What is required: Reproduce every line below exactly as written; do not include the images.

Data extract:
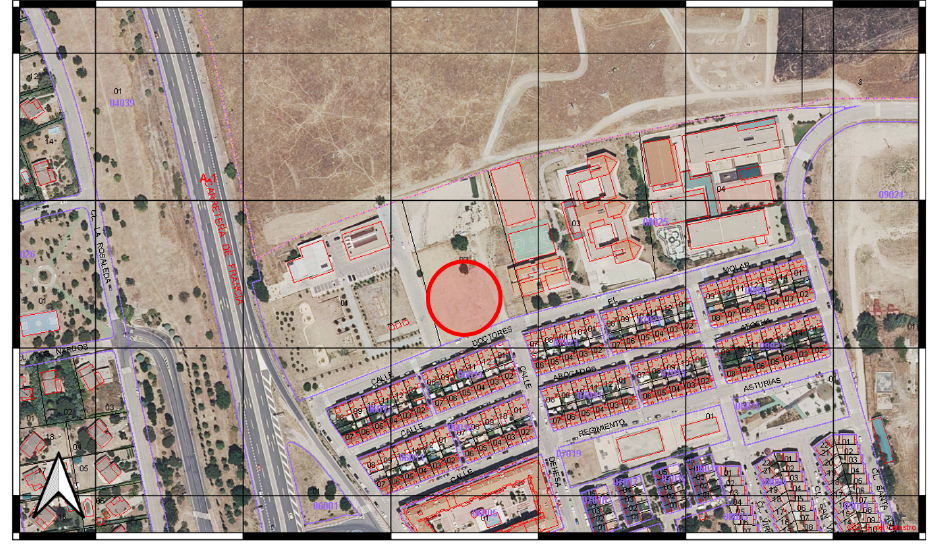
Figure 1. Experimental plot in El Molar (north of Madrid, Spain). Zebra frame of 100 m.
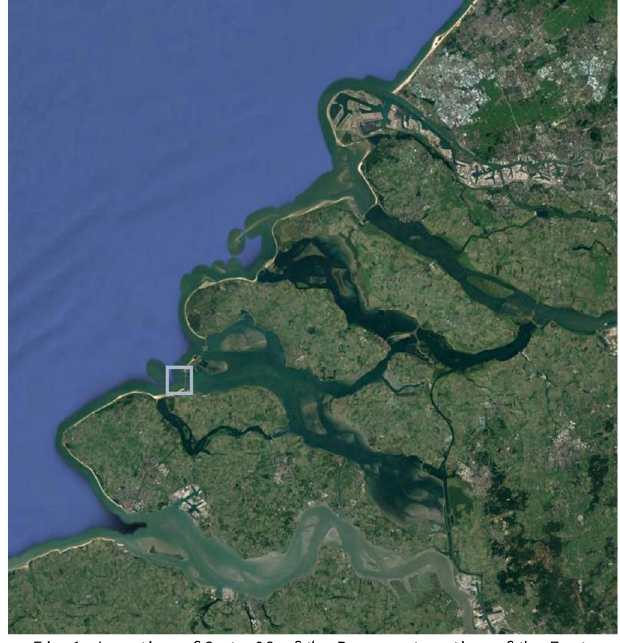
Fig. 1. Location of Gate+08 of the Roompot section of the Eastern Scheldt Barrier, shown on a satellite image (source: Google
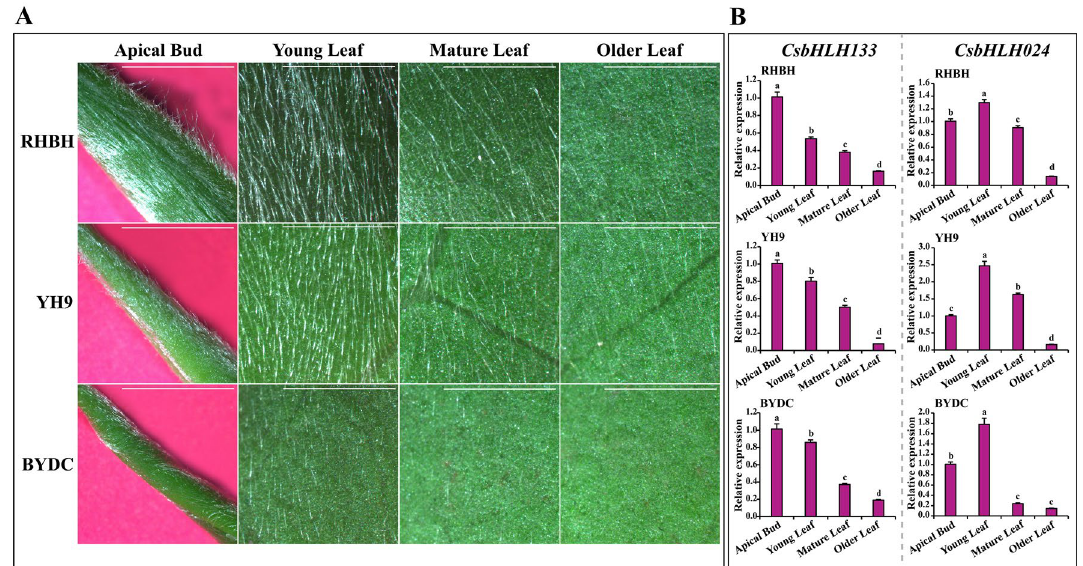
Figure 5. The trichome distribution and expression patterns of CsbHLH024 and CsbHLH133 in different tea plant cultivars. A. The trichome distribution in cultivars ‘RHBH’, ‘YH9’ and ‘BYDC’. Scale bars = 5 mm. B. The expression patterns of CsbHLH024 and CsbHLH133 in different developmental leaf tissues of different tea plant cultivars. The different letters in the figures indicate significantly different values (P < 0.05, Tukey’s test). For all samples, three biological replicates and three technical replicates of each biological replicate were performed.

Task answer:
Figure 1. Experimental plot in El Molar (north of Madrid, Spain). Zebra frame of 100 m.
Fig. 1. Location of Gate+08 of the Roompot section of the Eastern Scheldt Barrier, shown on a satellite image (source: Google
Figure 5. The trichome distribution and expression patterns of CsbHLH024 and CsbHLH133 in different tea plant cultivars. A. The trichome distribution in cultivars ‘RHBH’, ‘YH9’ and ‘BYDC’. Scale bars = 5 mm. B. The expression patterns of CsbHLH024 and CsbHLH133 in different developmental leaf tissues of different tea plant cultivars. The different letters in the figures indicate significantly different values (P < 0.05, Tukey’s test). For all samples, three biological replicates and three technical replicates of each biological replicate were performed.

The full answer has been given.